Asking the public to fund its coverage from Ferguson, Mo. drew criticism from several members of the media, including AdAge’s Simon Dumenco , The Guardian’s Alex Koppelman , and Jim Romenesko . HuffPost Washington bureau chief Ryan Grim responded on HuffPost Live, saying, “Sure, the criticism is fair, but we are seriously investing in it…Either it was going to be this way, or we weren’t going to be able to have someone on the ground.”

In support of fellowship recipient Mariah Stewart, 633 backers have surpassed the $40,000 goal to enable Stewart’s coverage from Ferguson for The Huffington Post over the next 12 months. The goal was met Sunday, three days prior its deadline. A Huffington Post spokesperson told FishbowlDC the outlet did not contribute to the $40k goal in order to have it met before deadline.

“Some in the media deemed the project unseemly, arguing that if we feel Ferguson is so important, we ought to hire somebody and pay them ourselves,” wrote Grim in a ‘thank you’ post today to supporters. “What, after all, is $40,000 for a giant company like HuffPost, owned by an even bigger company like AOL?”

He went on to add, “But no media company has an infinite editorial budget. And a new hire, in general, requires a tradeoff. We wanted more journalism, without reducing our political coverage elsewhere. And we knew our readers did, too.”

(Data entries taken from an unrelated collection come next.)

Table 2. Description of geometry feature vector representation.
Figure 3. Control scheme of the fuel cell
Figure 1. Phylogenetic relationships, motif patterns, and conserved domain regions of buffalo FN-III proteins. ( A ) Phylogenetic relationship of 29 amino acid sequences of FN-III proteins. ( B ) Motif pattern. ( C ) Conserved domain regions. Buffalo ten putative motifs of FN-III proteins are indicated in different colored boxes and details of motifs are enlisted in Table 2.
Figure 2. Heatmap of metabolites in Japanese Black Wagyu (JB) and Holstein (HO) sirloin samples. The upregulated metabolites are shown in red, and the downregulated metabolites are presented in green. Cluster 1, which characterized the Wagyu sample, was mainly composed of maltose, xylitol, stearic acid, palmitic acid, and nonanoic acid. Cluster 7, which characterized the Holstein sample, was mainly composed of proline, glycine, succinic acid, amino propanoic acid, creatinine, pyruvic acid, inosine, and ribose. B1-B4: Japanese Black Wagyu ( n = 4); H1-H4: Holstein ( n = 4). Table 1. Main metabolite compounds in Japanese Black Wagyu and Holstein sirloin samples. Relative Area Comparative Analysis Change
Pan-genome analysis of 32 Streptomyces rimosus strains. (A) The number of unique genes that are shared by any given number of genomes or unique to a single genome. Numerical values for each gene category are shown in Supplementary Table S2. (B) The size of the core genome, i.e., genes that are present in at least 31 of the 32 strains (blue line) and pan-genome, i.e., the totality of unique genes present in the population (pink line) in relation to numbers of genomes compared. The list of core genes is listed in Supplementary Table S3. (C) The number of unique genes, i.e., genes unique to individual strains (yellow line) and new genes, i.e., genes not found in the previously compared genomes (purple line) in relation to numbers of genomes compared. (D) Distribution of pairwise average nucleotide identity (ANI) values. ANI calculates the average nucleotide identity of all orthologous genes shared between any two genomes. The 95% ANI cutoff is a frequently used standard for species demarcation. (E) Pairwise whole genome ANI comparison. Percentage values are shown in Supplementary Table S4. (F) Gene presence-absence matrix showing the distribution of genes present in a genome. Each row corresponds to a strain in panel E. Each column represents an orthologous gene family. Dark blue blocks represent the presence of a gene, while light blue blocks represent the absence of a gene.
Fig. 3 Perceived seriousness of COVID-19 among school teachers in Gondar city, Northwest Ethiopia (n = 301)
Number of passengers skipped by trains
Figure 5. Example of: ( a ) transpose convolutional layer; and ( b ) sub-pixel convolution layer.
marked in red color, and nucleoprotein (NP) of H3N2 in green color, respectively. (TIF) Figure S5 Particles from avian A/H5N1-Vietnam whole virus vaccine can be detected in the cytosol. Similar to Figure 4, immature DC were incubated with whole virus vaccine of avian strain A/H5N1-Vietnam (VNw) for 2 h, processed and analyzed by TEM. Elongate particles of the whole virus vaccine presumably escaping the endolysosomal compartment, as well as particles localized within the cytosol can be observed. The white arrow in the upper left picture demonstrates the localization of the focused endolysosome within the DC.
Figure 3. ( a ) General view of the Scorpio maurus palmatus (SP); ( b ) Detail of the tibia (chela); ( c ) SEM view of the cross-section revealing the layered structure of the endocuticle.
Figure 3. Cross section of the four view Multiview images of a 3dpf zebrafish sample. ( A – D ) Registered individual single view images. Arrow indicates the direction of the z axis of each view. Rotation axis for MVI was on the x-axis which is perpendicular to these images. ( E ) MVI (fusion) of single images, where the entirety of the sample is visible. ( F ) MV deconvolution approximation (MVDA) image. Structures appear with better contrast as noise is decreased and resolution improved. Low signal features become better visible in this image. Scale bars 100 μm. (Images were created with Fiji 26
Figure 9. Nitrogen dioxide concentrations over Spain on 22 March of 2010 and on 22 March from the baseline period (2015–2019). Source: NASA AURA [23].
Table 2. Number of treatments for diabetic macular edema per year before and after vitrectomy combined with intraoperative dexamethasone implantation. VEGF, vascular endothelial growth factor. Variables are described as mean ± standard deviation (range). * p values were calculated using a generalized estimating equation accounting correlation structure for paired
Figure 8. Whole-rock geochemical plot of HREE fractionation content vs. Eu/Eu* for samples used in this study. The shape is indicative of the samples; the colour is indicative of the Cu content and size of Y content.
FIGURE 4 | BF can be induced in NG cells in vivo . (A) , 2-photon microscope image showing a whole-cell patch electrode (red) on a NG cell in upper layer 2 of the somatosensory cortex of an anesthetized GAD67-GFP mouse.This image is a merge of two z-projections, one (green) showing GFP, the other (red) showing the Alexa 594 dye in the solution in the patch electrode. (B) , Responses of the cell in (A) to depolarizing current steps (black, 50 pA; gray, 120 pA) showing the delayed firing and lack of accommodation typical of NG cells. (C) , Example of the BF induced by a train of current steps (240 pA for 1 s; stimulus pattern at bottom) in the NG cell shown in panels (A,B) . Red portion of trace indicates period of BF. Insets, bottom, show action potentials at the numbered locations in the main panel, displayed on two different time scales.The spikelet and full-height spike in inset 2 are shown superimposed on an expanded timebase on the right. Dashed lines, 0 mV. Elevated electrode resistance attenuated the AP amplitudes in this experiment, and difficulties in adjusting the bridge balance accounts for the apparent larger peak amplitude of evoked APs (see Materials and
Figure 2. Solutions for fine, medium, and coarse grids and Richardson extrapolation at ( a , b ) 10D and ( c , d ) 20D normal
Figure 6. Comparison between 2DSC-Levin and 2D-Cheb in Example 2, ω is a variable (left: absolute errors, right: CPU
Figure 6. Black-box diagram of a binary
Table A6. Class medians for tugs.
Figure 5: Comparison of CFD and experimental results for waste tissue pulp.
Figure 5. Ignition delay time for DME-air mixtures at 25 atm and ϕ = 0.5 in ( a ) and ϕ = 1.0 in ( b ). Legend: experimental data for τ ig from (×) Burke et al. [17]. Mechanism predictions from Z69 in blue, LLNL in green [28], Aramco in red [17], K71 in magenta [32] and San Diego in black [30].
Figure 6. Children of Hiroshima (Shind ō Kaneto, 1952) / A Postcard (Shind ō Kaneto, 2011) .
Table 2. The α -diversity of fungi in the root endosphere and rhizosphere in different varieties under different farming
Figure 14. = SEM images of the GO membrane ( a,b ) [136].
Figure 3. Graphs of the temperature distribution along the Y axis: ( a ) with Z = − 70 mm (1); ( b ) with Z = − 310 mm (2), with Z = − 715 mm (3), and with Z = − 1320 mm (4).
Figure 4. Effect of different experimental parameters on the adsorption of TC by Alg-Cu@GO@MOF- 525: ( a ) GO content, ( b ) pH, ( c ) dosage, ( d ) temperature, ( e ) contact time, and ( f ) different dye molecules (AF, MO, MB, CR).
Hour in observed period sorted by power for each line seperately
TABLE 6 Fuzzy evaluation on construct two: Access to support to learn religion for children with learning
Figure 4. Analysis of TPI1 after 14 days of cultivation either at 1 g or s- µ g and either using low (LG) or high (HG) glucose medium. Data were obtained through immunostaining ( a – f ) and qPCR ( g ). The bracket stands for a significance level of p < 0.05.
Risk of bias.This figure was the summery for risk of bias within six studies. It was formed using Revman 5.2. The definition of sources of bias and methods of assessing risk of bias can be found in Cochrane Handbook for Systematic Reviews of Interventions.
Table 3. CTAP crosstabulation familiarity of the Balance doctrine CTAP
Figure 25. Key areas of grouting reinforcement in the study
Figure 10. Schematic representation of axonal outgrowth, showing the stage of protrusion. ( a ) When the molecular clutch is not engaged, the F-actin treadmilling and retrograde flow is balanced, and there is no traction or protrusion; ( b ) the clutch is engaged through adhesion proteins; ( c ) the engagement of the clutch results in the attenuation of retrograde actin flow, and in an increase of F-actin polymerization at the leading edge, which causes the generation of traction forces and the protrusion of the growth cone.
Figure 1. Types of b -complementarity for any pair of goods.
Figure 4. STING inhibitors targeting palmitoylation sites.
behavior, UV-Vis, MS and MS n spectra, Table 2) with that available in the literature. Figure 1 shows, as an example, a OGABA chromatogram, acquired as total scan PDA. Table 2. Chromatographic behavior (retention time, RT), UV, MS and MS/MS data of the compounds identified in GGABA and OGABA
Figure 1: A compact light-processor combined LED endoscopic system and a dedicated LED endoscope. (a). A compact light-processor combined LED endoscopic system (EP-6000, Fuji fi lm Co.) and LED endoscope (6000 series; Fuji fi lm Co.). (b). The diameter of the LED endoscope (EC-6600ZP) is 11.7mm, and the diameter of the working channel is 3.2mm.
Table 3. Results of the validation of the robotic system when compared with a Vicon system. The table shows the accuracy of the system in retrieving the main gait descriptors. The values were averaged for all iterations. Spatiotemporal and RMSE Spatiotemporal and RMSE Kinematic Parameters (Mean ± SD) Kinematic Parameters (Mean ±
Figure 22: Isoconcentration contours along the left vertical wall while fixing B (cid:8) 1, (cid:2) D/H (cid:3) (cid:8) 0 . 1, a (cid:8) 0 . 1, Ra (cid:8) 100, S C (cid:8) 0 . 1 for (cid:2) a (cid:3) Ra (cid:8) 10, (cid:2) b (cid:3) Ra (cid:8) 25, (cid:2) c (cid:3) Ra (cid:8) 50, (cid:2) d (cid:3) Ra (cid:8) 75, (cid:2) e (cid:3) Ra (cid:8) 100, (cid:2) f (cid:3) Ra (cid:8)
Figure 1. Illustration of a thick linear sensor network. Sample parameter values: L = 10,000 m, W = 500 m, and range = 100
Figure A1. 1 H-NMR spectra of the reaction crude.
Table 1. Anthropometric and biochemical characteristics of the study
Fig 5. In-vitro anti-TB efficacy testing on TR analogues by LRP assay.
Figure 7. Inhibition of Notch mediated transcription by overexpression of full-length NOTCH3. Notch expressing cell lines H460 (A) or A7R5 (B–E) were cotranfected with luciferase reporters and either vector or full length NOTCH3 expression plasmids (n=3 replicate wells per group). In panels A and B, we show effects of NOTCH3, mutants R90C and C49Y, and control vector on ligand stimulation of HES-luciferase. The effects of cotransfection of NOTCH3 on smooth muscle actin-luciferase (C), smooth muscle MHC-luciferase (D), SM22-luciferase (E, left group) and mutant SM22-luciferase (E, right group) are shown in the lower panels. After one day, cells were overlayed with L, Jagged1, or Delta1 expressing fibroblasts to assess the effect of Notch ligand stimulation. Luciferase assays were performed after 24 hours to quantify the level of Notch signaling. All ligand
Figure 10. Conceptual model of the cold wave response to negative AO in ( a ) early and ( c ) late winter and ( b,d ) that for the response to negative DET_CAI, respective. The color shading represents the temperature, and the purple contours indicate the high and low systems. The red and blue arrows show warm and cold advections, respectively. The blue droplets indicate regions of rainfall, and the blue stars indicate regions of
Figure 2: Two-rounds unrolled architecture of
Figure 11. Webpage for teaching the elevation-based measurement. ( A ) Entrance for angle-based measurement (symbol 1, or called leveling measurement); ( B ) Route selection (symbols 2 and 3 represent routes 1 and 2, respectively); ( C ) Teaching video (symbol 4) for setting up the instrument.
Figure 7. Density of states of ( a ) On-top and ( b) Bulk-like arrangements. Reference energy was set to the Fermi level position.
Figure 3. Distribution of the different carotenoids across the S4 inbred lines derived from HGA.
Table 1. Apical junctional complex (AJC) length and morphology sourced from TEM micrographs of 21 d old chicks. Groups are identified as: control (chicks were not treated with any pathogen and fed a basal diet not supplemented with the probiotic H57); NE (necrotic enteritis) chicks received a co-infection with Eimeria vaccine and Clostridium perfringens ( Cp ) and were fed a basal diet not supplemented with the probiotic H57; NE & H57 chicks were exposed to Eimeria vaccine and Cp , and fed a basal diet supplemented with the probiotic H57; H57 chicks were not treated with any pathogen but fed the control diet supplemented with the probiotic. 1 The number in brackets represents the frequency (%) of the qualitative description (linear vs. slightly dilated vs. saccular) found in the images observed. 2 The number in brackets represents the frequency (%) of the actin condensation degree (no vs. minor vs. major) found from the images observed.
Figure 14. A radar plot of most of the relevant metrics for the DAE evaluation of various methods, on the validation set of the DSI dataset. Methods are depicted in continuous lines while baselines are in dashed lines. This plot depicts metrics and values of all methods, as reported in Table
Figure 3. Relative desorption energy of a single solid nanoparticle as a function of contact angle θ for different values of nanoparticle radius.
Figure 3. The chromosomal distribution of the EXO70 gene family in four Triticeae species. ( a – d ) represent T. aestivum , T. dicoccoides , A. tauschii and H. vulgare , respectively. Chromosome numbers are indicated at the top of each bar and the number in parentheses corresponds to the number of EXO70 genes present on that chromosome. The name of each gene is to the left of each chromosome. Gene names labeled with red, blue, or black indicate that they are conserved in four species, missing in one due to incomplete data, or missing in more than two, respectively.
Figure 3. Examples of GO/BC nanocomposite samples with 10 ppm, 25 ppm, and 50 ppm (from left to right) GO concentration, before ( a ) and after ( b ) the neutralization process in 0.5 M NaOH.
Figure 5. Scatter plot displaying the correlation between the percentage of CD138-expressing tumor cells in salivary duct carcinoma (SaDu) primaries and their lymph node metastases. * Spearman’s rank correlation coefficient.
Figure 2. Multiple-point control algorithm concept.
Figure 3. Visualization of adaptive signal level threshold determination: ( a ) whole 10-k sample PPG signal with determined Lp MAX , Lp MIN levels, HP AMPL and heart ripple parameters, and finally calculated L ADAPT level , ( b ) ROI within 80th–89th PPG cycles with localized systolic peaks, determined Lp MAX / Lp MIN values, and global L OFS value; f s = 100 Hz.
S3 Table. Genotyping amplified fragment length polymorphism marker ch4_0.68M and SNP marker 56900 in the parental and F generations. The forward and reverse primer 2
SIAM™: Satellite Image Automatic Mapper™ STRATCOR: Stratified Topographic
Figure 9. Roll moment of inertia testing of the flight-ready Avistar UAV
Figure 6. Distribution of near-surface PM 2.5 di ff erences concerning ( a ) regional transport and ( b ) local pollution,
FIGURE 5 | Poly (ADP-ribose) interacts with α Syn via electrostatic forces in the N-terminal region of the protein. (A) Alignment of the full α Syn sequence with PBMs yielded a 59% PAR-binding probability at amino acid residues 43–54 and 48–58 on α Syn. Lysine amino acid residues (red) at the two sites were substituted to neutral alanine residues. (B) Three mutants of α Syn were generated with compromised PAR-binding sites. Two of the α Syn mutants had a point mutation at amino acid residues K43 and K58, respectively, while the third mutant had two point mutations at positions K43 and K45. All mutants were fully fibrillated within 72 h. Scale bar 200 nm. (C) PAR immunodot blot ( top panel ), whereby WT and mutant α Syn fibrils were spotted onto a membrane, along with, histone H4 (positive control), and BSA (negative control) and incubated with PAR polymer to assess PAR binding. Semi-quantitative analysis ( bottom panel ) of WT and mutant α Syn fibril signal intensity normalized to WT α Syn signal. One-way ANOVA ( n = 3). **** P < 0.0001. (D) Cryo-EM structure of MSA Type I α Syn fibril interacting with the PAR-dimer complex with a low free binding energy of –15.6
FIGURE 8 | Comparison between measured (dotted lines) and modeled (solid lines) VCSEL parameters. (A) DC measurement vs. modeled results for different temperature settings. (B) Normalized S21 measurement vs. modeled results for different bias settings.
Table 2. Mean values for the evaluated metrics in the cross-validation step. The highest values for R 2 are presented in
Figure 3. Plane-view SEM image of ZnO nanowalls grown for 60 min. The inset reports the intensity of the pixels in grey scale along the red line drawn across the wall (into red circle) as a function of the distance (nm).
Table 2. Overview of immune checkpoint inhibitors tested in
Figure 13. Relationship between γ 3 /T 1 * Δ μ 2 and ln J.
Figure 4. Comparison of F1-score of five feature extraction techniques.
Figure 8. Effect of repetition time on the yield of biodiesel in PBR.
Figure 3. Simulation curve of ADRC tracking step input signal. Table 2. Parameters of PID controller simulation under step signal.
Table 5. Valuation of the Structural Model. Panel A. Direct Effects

Asked what’s next after the goal has been met, Grim told FishbowlDC, ”Now we do the reporting.”

Stewart thanked supporters Thursday in a post to Beacon Reader. She wrote, “Not many people get to do what they love for a living. Thank you, for making that dream come true for me. Everyday that I’m in Ferguson reporting, I think about how it was made possible by such great people.”